Employment has been a sticking point in the U.S. economic recovery for years, and today it showed its uglier side. With this morning's report from the Bureau of Labor Statistics showing nonfarm payroll growth of just 88,000 jobs -- well short of the 200,000 that economists had expected to see -- fears that consumers will rein in their spending and hurt businesses' profits sent the stock market reeling. Moreover, the fact that the unemployment rate actually fell doesn't necessarily bode well for the employment picture, as it suggests that the troubling trend of disillusioned job-seekers dropping out of the labor force has returned. As of 10:55 a.m. EDT, the Dow Jones Industrials (DJINDICES: ^DJI ) are down 123 points, or 0.84%, while the S&P 500 is down 0.91% after climbing back from more precipitous drops earlier in the session.
As important as employment is, though, you have to look beyond this morning's report to find the real reason why the Dow fell so much. For more than a year, volatility levels have indicated a complete lack of concern about the mounting problems facing investors around the world. Just a few weeks ago, the S&P Volatility Index (VOLATILITYINDICES: ^VIX ) , a popular measure of fear levels in the market, dropped to its lowest level since the bull-market days of early 2007. Even with today's gains of more than 8% having pulled the index up 35% from those lows, investors still haven't showed much fear in light of a triple-digit drop for the Dow. If new troubles continue building, any return to even normal fear levels could result in a significant correction.
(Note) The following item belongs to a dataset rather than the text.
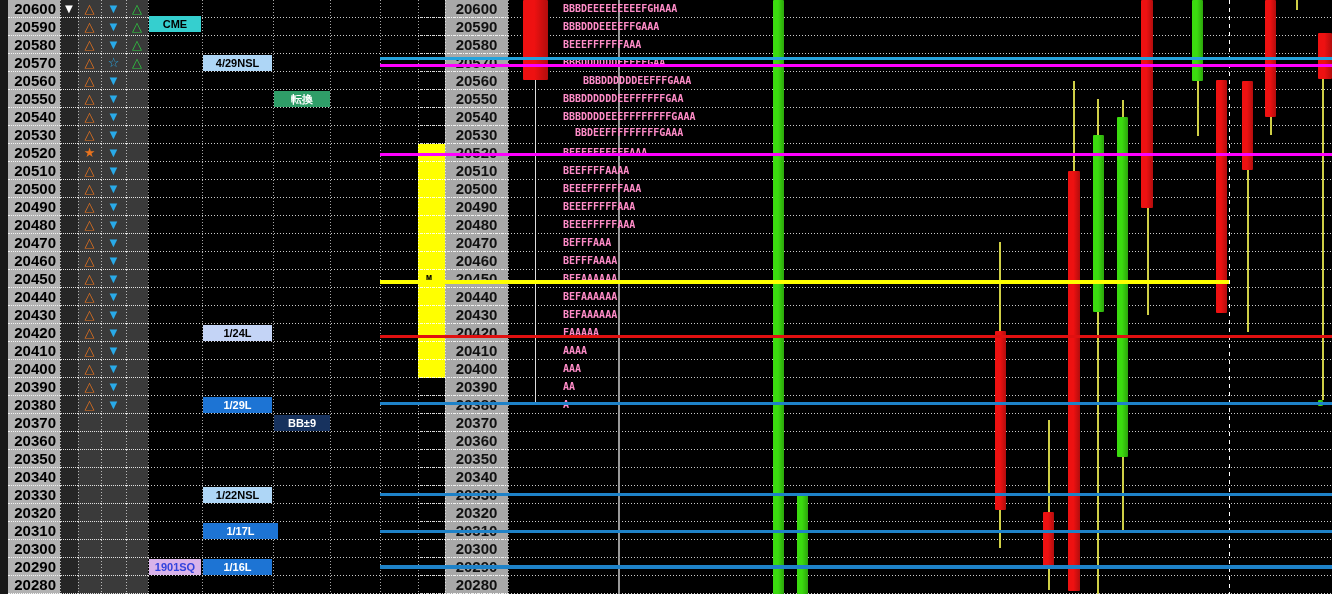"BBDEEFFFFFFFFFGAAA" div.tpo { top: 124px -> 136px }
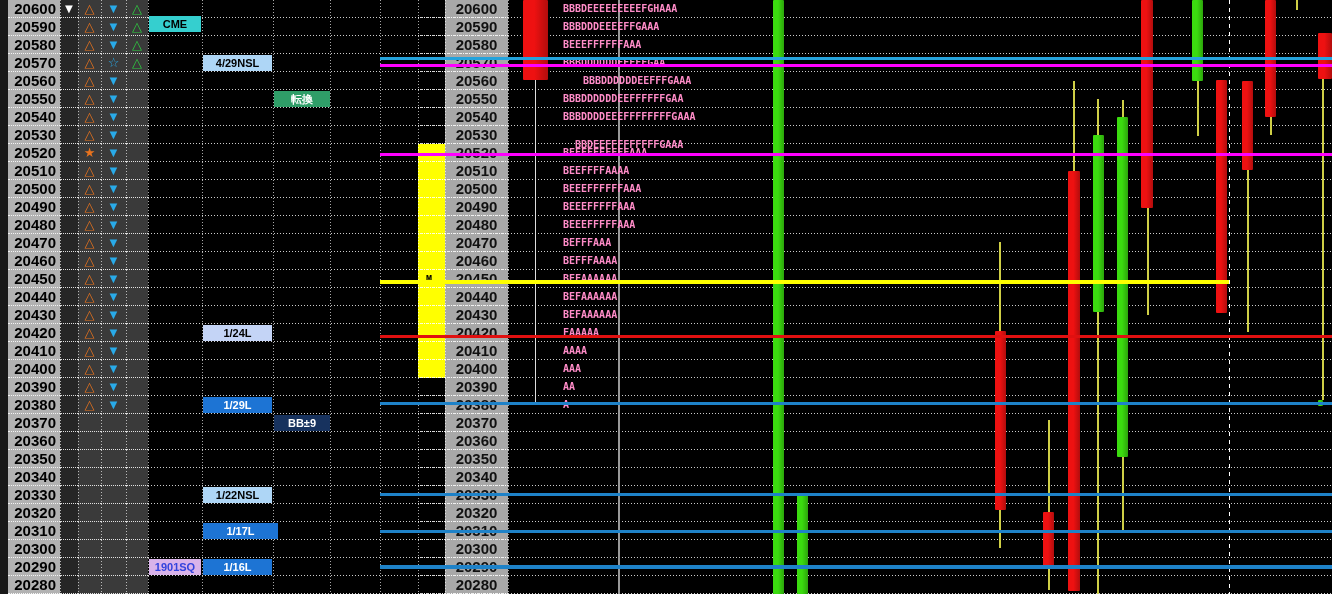"1/24L" div.chip { text: 1/24L -> 9/24L }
Looking closely at how various Dow stocks are moving this morning supports that conclusion. Cisco (NASDAQ: CSCO ) is one of the biggest decliners in the Dow: Networking rival F5 Networks' earnings warning helped pull Cisco's stock down nearly 2%. But lately, one area where investors have been fearful is the tech sector as established companies struggle to adapt to changing conditions. That theme seems set to continue, especially if the broader market stops rising.
On the other hand, Caterpillar (NYSE: CAT ) has performed fairly well, up 0.25%. Ordinarily, the industrial-machinery giant is highly sensitive to economic worries, making it a poor performer on days like this. But even with no news, the fact that Caterpillar is holding up well suggests a continuing lack of concern about troubling global economic trends.
Continue watching fear levels as a key indicator of what's driving the market. If we see more negative economic data in the near future, a loss of confidence could be what sends stocks to their first major correction in a long time.